The people who run these scams don’t necessarily realize they are doing it. They do to some extent, but even billionaires believe in capitalism in that kind of way.
I thought about writing little essays or making YouTube videos to kind of share what I consider to be lost knowledge and lost sciences. I should probably do that some day. Like actually write it out in more theoretical ways in a more compiled form.
i’ve been meaning to report on the state of nordic countries alot more. now i did a bit
i encourage you to compose some and share some!
The actual trigger is when someone influential decides “this is far enough - I’m pulling my money out before it all vanishes.” This doesn’t have to be such a dire thing - investors are constantly saying “this is enough - I’ve done well in this - time to take the profits and move my money elsewhere.”
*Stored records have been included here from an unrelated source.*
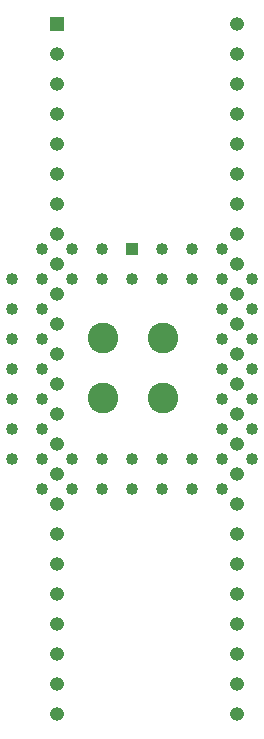
<source format=gts>
G04 #@! TF.GenerationSoftware,KiCad,Pcbnew,(5.99.0-434-g6ad8b170c)*
G04 #@! TF.CreationDate,2019-12-25T22:45:19+01:00*
G04 #@! TF.ProjectId,DeniseAdapter,44656e69-7365-4416-9461-707465722e6b,rev?*
G04 #@! TF.SameCoordinates,Original*
G04 #@! TF.FileFunction,Soldermask,Top*
G04 #@! TF.FilePolarity,Negative*
%FSLAX46Y46*%
G04 Gerber Fmt 4.6, Leading zero omitted, Abs format (unit mm)*
G04 Created by KiCad (PCBNEW (5.99.0-434-g6ad8b170c)) date 2019-12-25 22:45:19*
%MOMM*%
%LPD*%
G04 APERTURE LIST*
%ADD10C,1.022400*%
%ADD11R,1.022400X1.022400*%
%ADD12O,1.200000X1.200000*%
%ADD13R,1.200000X1.200000*%
%ADD14C,2.600000*%
G04 APERTURE END LIST*
D10*
X46320000Y-52200000D03*
X46320000Y-54740000D03*
X46320000Y-57280000D03*
X46320000Y-59820000D03*
X46320000Y-62360000D03*
X46320000Y-64900000D03*
X43780000Y-49660000D03*
X43780000Y-54740000D03*
X43780000Y-57280000D03*
X43780000Y-59820000D03*
X43780000Y-62360000D03*
X43780000Y-64900000D03*
X43780000Y-67440000D03*
X43780000Y-69980000D03*
X41240000Y-69980000D03*
X38700000Y-69980000D03*
X36160000Y-69980000D03*
X33620000Y-69980000D03*
X31080000Y-69980000D03*
X28540000Y-69980000D03*
X46320000Y-67440000D03*
X41240000Y-67440000D03*
X38700000Y-67440000D03*
X36160000Y-67440000D03*
X33620000Y-67440000D03*
X31080000Y-67440000D03*
X28540000Y-67440000D03*
X26000000Y-67440000D03*
X26000000Y-64900000D03*
X26000000Y-62360000D03*
X26000000Y-59820000D03*
X26000000Y-57280000D03*
X26000000Y-54740000D03*
X26000000Y-52200000D03*
X28540000Y-64900000D03*
X28540000Y-62360000D03*
X28540000Y-59820000D03*
X28540000Y-57280000D03*
X28540000Y-54740000D03*
X28540000Y-52200000D03*
X41240000Y-49660000D03*
X38700000Y-49660000D03*
X28540000Y-49660000D03*
X31080000Y-49660000D03*
X33620000Y-49660000D03*
D11*
X36160000Y-49660000D03*
D10*
X43780000Y-52200000D03*
X41240000Y-52200000D03*
X38700000Y-52200000D03*
X31080000Y-52200000D03*
X33620000Y-52200000D03*
X36160000Y-52200000D03*
D12*
X45030000Y-30608000D03*
X29790000Y-89028000D03*
X45030000Y-33148000D03*
X29790000Y-86488000D03*
X45030000Y-35688000D03*
X29790000Y-83948000D03*
X45030000Y-38228000D03*
X29790000Y-81408000D03*
X45030000Y-40768000D03*
X29790000Y-78868000D03*
X45030000Y-43308000D03*
X29790000Y-76328000D03*
X45030000Y-45848000D03*
X29790000Y-73788000D03*
X45030000Y-48388000D03*
X29790000Y-71248000D03*
X45030000Y-50928000D03*
X29790000Y-68708000D03*
X45030000Y-53468000D03*
X29790000Y-66168000D03*
X45030000Y-56008000D03*
X29790000Y-63628000D03*
X45030000Y-58548000D03*
X29790000Y-61088000D03*
X45030000Y-61088000D03*
X29790000Y-58548000D03*
X45030000Y-63628000D03*
X29790000Y-56008000D03*
X45030000Y-66168000D03*
X29790000Y-53468000D03*
X45030000Y-68708000D03*
X29790000Y-50928000D03*
X45030000Y-71248000D03*
X29790000Y-48388000D03*
X45030000Y-73788000D03*
X29790000Y-45848000D03*
X45030000Y-76328000D03*
X29790000Y-43308000D03*
X45030000Y-78868000D03*
X29790000Y-40768000D03*
X45030000Y-81408000D03*
X29790000Y-38228000D03*
X45030000Y-83948000D03*
X29790000Y-35688000D03*
X45030000Y-86488000D03*
X29790000Y-33148000D03*
X45030000Y-89028000D03*
D13*
X29790000Y-30608000D03*
D14*
X33655000Y-57150000D03*
X38735000Y-62230000D03*
X33655000Y-62230000D03*
X38735000Y-57150000D03*
M02*

</source>
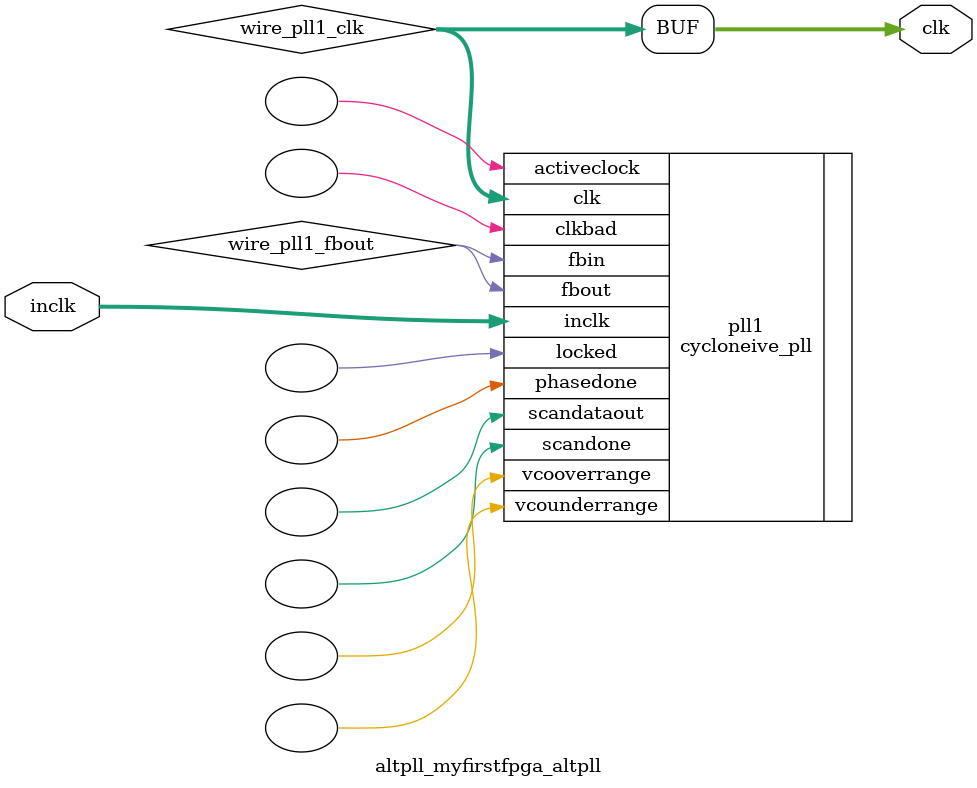
<source format=v>






//synthesis_resources = cycloneive_pll 1 
//synopsys translate_off
`timescale 1 ps / 1 ps
//synopsys translate_on
module  altpll_myfirstfpga_altpll
	( 
	clk,
	inclk) /* synthesis synthesis_clearbox=1 */;
	output   [4:0]  clk;
	input   [1:0]  inclk;
`ifndef ALTERA_RESERVED_QIS
// synopsys translate_off
`endif
	tri0   [1:0]  inclk;
`ifndef ALTERA_RESERVED_QIS
// synopsys translate_on
`endif

	wire  [4:0]   wire_pll1_clk;
	wire  wire_pll1_fbout;

	cycloneive_pll   pll1
	( 
	.activeclock(),
	.clk(wire_pll1_clk),
	.clkbad(),
	.fbin(wire_pll1_fbout),
	.fbout(wire_pll1_fbout),
	.inclk(inclk),
	.locked(),
	.phasedone(),
	.scandataout(),
	.scandone(),
	.vcooverrange(),
	.vcounderrange()
	`ifndef FORMAL_VERIFICATION
	// synopsys translate_off
	`endif
	,
	.areset(1'b0),
	.clkswitch(1'b0),
	.configupdate(1'b0),
	.pfdena(1'b1),
	.phasecounterselect({3{1'b0}}),
	.phasestep(1'b0),
	.phaseupdown(1'b0),
	.scanclk(1'b0),
	.scanclkena(1'b1),
	.scandata(1'b0)
	`ifndef FORMAL_VERIFICATION
	// synopsys translate_on
	`endif
	);
	defparam
		pll1.bandwidth_type = "auto",
		pll1.clk0_divide_by = 25,
		pll1.clk0_duty_cycle = 50,
		pll1.clk0_multiply_by = 1,
		pll1.clk0_phase_shift = "0",
		pll1.compensate_clock = "clk0",
		pll1.inclk0_input_frequency = 20000,
		pll1.operation_mode = "normal",
		pll1.pll_type = "auto",
		pll1.lpm_type = "cycloneive_pll";
	assign
		clk = {wire_pll1_clk[4:0]};
endmodule //altpll_myfirstfpga_altpll
//VALID FILE

</source>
Others see the influential figure doing that and begin to get scared. Many follow. And this becomes a chain reaction when the market at large sees this trend. If it’s enough people, and there’s enough doubt looming out there, it will chain and take the entire market down. If there’s not, it will stabilize. Small corrections happen all the time.
It’s a very basic human thing. If you were in a room and everyone else in it suddenly screamed and ran away you would follow them and figure out why later.